Work required =
Transcribe every line of text in the records below, word for word, keeping each line break where it falls.

Data to process =
= Beginning of Section =
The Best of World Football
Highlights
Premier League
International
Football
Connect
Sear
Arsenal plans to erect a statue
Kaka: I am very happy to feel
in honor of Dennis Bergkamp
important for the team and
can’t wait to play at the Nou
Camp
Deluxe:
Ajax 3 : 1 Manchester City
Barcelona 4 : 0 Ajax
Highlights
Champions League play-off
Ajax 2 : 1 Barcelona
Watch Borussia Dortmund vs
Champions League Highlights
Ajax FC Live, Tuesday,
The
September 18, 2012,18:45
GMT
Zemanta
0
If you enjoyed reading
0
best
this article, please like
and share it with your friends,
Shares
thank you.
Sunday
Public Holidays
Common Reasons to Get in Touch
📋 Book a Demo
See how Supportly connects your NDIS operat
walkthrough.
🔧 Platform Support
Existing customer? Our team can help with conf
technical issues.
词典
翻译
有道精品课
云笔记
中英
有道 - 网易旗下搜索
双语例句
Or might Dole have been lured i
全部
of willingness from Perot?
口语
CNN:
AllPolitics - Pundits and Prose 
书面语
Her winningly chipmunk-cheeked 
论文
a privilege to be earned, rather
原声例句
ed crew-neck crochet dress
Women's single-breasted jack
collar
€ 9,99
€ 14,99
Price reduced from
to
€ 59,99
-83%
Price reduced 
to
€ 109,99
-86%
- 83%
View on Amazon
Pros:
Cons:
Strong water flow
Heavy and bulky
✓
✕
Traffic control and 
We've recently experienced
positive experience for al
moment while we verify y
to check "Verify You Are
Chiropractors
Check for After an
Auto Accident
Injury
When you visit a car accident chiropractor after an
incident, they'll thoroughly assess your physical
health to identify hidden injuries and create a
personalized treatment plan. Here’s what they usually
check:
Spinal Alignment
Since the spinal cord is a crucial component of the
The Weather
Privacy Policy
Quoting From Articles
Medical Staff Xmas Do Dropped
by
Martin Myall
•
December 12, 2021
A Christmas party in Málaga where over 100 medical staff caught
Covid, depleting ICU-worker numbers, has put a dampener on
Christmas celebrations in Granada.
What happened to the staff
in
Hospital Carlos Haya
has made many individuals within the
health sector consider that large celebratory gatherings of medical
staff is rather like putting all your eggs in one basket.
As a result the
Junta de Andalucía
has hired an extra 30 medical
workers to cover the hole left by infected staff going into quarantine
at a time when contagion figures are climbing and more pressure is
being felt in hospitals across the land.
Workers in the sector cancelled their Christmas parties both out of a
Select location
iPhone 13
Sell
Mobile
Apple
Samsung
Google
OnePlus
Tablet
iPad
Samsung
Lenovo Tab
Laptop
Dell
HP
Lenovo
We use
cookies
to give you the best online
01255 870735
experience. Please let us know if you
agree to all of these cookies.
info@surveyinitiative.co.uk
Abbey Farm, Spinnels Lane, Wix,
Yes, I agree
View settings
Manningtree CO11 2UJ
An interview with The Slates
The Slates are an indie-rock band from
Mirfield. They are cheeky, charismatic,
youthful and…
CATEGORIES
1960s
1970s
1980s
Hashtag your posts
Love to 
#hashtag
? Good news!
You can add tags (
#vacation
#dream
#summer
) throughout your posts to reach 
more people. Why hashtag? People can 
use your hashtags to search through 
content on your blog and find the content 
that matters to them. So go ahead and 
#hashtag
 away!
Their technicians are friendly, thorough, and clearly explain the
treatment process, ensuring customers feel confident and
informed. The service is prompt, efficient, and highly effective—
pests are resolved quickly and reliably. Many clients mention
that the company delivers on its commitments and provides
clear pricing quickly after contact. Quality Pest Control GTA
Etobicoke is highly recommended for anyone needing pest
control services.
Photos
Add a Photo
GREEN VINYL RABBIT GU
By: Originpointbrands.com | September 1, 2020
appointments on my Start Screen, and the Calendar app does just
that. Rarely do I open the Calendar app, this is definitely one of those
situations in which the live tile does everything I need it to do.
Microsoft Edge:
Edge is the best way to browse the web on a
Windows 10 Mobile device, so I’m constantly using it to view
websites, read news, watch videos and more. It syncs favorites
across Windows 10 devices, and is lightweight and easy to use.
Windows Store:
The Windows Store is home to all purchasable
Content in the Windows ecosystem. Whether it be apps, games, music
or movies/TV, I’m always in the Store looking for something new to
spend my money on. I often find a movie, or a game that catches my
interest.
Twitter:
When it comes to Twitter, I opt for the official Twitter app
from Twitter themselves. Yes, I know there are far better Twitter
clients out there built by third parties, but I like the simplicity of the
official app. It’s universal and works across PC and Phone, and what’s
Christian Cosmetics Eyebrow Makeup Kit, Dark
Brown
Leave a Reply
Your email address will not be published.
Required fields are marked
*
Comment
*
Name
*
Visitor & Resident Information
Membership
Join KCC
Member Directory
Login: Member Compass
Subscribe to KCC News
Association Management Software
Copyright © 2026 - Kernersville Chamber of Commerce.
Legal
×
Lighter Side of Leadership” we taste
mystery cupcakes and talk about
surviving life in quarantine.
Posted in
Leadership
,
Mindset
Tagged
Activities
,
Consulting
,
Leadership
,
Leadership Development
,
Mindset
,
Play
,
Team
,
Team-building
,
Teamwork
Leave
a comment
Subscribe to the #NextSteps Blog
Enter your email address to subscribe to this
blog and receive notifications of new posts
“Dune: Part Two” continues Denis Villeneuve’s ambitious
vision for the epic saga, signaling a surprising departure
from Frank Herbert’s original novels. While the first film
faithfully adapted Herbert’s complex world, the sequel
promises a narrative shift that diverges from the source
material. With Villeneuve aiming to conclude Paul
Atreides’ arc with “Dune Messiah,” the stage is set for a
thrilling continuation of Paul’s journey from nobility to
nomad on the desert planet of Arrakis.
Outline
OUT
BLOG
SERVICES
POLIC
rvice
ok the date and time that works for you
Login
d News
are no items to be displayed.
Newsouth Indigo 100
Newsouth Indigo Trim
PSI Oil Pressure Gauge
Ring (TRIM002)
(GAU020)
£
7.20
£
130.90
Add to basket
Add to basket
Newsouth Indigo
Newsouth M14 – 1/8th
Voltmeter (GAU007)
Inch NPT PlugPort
= End of Section =
Expected output =
The Best of World Football
Highlights
Premier League
International
Football
Connect
Sear
Arsenal plans to erect a statue
Kaka: I am very happy to feel
in honor of Dennis Bergkamp
important for the team and
can’t wait to play at the Nou
Camp
Deluxe:
Ajax 3 : 1 Manchester City
Barcelona 4 : 0 Ajax
Highlights
Champions League play-off
Ajax 2 : 1 Barcelona
Watch Borussia Dortmund vs
Champions League Highlights
Ajax FC Live, Tuesday,
The
September 18, 2012,18:45
GMT
Zemanta
0
If you enjoyed reading
0
best
this article, please like
and share it with your friends,
Shares
thank you.
Sunday
Public Holidays
Common Reasons to Get in Touch
📋 Book a Demo
See how Supportly connects your NDIS operat
walkthrough.
🔧 Platform Support
Existing customer? Our team can help with conf
technical issues.
词典
翻译
有道精品课
云笔记
中英
有道 - 网易旗下搜索
双语例句
Or might Dole have been lured i
全部
of willingness from Perot?
口语
CNN:
AllPolitics - Pundits and Prose 
书面语
Her winningly chipmunk-cheeked 
论文
a privilege to be earned, rather
原声例句
ed crew-neck crochet dress
Women's single-breasted jack
collar
€ 9,99
€ 14,99
Price reduced from
to
€ 59,99
-83%
Price reduced 
to
€ 109,99
-86%
- 83%
View on Amazon
Pros:
Cons:
Strong water flow
Heavy and bulky
✓
✕
Traffic control and 
We've recently experienced
positive experience for al
moment while we verify y
to check "Verify You Are
Chiropractors
Check for After an
Auto Accident
Injury
When you visit a car accident chiropractor after an
incident, they'll thoroughly assess your physical
health to identify hidden injuries and create a
personalized treatment plan. Here’s what they usually
check:
Spinal Alignment
Since the spinal cord is a crucial component of the
The Weather
Privacy Policy
Quoting From Articles
Medical Staff Xmas Do Dropped
by
Martin Myall
•
December 12, 2021
A Christmas party in Málaga where over 100 medical staff caught
Covid, depleting ICU-worker numbers, has put a dampener on
Christmas celebrations in Granada.
What happened to the staff
in
Hospital Carlos Haya
has made many individuals within the
health sector consider that large celebratory gatherings of medical
staff is rather like putting all your eggs in one basket.
As a result the
Junta de Andalucía
has hired an extra 30 medical
workers to cover the hole left by infected staff going into quarantine
at a time when contagion figures are climbing and more pressure is
being felt in hospitals across the land.
Workers in the sector cancelled their Christmas parties both out of a
Select location
iPhone 13
Sell
Mobile
Apple
Samsung
Google
OnePlus
Tablet
iPad
Samsung
Lenovo Tab
Laptop
Dell
HP
Lenovo
We use
cookies
to give you the best online
01255 870735
experience. Please let us know if you
agree to all of these cookies.
info@surveyinitiative.co.uk
Abbey Farm, Spinnels Lane, Wix,
Yes, I agree
View settings
Manningtree CO11 2UJ
An interview with The Slates
The Slates are an indie-rock band from
Mirfield. They are cheeky, charismatic,
youthful and…
CATEGORIES
1960s
1970s
1980s
Hashtag your posts
Love to 
#hashtag
? Good news!
You can add tags (
#vacation
#dream
#summer
) throughout your posts to reach 
more people. Why hashtag? People can 
use your hashtags to search through 
content on your blog and find the content 
that matters to them. So go ahead and 
#hashtag
 away!
Their technicians are friendly, thorough, and clearly explain the
treatment process, ensuring customers feel confident and
informed. The service is prompt, efficient, and highly effective—
pests are resolved quickly and reliably. Many clients mention
that the company delivers on its commitments and provides
clear pricing quickly after contact. Quality Pest Control GTA
Etobicoke is highly recommended for anyone needing pest
control services.
Photos
Add a Photo
GREEN VINYL RABBIT GU
By: Originpointbrands.com | September 1, 2020
appointments on my Start Screen, and the Calendar app does just
that. Rarely do I open the Calendar app, this is definitely one of those
situations in which the live tile does everything I need it to do.
Microsoft Edge:
Edge is the best way to browse the web on a
Windows 10 Mobile device, so I’m constantly using it to view
websites, read news, watch videos and more. It syncs favorites
across Windows 10 devices, and is lightweight and easy to use.
Windows Store:
The Windows Store is home to all purchasable
Content in the Windows ecosystem. Whether it be apps, games, music
or movies/TV, I’m always in the Store looking for something new to
spend my money on. I often find a movie, or a game that catches my
interest.
Twitter:
When it comes to Twitter, I opt for the official Twitter app
from Twitter themselves. Yes, I know there are far better Twitter
clients out there built by third parties, but I like the simplicity of the
official app. It’s universal and works across PC and Phone, and what’s
Christian Cosmetics Eyebrow Makeup Kit, Dark
Brown
Leave a Reply
Your email address will not be published.
Required fields are marked
*
Comment
*
Name
*
Visitor & Resident Information
Membership
Join KCC
Member Directory
Login: Member Compass
Subscribe to KCC News
Association Management Software
Copyright © 2026 - Kernersville Chamber of Commerce.
Legal
×
Lighter Side of Leadership” we taste
mystery cupcakes and talk about
surviving life in quarantine.
Posted in
Leadership
,
Mindset
Tagged
Activities
,
Consulting
,
Leadership
,
Leadership Development
,
Mindset
,
Play
,
Team
,
Team-building
,
Teamwork
Leave
a comment
Subscribe to the #NextSteps Blog
Enter your email address to subscribe to this
blog and receive notifications of new posts
“Dune: Part Two” continues Denis Villeneuve’s ambitious
vision for the epic saga, signaling a surprising departure
from Frank Herbert’s original novels. While the first film
faithfully adapted Herbert’s complex world, the sequel
promises a narrative shift that diverges from the source
material. With Villeneuve aiming to conclude Paul
Atreides’ arc with “Dune Messiah,” the stage is set for a
thrilling continuation of Paul’s journey from nobility to
nomad on the desert planet of Arrakis.
Outline
OUT
BLOG
SERVICES
POLIC
rvice
ok the date and time that works for you
Login
d News
are no items to be displayed.
Newsouth Indigo 100
Newsouth Indigo Trim
PSI Oil Pressure Gauge
Ring (TRIM002)
(GAU020)
£
7.20
£
130.90
Add to basket
Add to basket
Newsouth Indigo
Newsouth M14 – 1/8th
Voltmeter (GAU007)
Inch NPT PlugPort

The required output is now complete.